A welcome sight of friendly walkers sporting bright colors comes into view after I exit the beech forest. Barely visible in the distance is Mt. Tongariro. Around the turn is Wairere Stream and a short bridge. Up to this point, the trail is an easy, slow upgrade, not difficult at all.
View from atop the bridge that straddles peaceful Wairere Stream. At one point, I just have to stop and listen. There's nothing more soothing than the sound of a slow bubbling stream. Have I mentioned I feel like I'm in heaven?
This sign post marks the crossroad between trails, and is the midway point on the Taranaki Falls Track. Notice nearby lava formations that are more than 15,000 years old. Passing hikers tell me the falls is right down the trail.
An awesome view of Mt. Ruapehu from the trail. Being winter, I guess it's too much ask to photograph even one mountain without any cloud cover. There are several times when I think I'll be lucky, but the purposefully slow-moving clouds foil me time and again. Where is the justice?
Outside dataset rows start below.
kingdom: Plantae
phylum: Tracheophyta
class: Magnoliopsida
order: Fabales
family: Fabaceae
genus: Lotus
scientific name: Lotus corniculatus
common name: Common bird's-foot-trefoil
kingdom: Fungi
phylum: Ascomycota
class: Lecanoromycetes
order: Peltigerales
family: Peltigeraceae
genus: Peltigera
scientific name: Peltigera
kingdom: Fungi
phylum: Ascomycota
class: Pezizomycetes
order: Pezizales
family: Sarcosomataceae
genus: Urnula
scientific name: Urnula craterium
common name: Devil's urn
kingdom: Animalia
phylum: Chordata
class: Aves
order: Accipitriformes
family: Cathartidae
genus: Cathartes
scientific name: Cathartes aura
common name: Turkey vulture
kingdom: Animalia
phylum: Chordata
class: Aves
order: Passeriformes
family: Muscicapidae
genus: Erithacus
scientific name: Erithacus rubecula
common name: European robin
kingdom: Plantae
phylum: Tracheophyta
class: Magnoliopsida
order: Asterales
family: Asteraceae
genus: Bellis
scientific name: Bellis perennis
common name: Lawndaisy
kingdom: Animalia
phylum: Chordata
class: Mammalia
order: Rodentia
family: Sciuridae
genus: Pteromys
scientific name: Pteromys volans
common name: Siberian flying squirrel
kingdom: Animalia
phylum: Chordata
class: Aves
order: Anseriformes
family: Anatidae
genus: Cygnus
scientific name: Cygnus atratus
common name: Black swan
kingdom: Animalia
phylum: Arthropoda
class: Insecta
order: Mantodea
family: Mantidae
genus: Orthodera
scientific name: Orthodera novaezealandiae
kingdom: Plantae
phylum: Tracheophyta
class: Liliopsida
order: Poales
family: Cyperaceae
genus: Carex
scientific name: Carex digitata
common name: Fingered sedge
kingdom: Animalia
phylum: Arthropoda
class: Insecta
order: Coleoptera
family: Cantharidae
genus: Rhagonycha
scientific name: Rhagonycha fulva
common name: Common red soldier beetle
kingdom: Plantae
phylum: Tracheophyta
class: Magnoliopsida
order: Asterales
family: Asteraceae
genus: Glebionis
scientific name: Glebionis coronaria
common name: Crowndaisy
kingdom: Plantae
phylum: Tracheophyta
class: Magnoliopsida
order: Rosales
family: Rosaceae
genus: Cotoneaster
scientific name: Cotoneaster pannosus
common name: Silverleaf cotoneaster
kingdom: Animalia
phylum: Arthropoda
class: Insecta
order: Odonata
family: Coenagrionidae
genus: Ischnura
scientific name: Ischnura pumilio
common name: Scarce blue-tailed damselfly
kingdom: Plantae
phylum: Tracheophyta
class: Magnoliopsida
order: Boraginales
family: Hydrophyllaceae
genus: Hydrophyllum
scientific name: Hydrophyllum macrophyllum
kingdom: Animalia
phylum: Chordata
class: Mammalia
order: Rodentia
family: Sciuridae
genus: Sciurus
I can hear Taranaki Falls which I imagine is within sight just beyond this bend.
Huh? More forest?
At long last—Taranaki Falls.
Lovely! Taranaki Falls is 20 meters tall (about 66 feet), falling off an andesite lava flow that erupted nearly 15,000 years ago from Mt. Ruapehu. I and several other hikers stop to sit atop stone benches, taking in the waterfall's beauty. I imagine sitting at the edge of the pool and submerging my feet during the heat of summer. It's a beautiful spot.
The trail leading back to Whakapapa Village calls, and before long, I'm back on my feet. Actually, you couldn't ask for a more inviting path on which to walk. Crunch, crunch, crunch...
One last look at Taranaki Falls. A small stream leading away from the falls runs parallel to this path...
...and falls into this small narrow gorge that's really quite lovely.
Entering once again into Orc territory, though this forest of beech trees, broadleaf, mountain five-finger, ferns and mountain toatoa doesn't seem as forboding. Bright chirps flash every now and then to announce the presence of native birds.
Foray into photography. The light falls just so onto the moss-covered branches, and it's challenging to capture. But I try.
Window of opportunity: I remember my lox and bagel and stop here to enjoy munching accompanied by the percolating Wairere Stream. Actually, I smell the onion from my plastic-wrapped snack when I take out my camera from the bag to get this shot. Perfect timing!
After leaving the tranquil forest, I'm disappointed to see Tongariro Chateau in the distance...oy vey, back to civilization. However there are two gulleys to navigate through, plus awesome mountain views cheer me up.
Justice prevails! Mt. Ngauruhoe with almost no cloud cover! It's the best I'm going to get this day, and I'll take it. Did you know? Ngauruhoe is the youngest of three mountains in Tongariro National Park. The other two are Ruapehu, the largest and highest mountain in the North Island, and Tongariro across which the 19km (about 11.8-mile) Tongariro Alpine Crossing makes its way.
Still can't quite get that lovely light.
Mt. Ruapehu and I are smiling because the clouds have lifted!
What can I say? I simply love trees.
Tongariro Chateau certainly looked just a hop, skip and a jump away, but it's further than I thought. No problem!
Anyone for one last parting shot of Mt. Ngauruhoe coated in nemesis clouds?
This is where I end my walk though it actually looks like the start of the trail. As mentioned earlier, you can begin at either end.
The Taranaki Falls Walking Track has certainly provided one of the most wonderful memories of my New Zealand vacation. I'll always relive the amazing views, hear the bubbling stream and crunch underfoot, and feel the pure, cool air of Tongariro. I walked the entire stretch alone and felt perfectly comfortable, so whether you go solo like me or with a friend or group of friends, just take the proper precautions.
If there's something I've missed or should check out because you've been there, done that, be sure to let me know! I intend to revisit Tongariro down the road and any suggestions would be appreciated.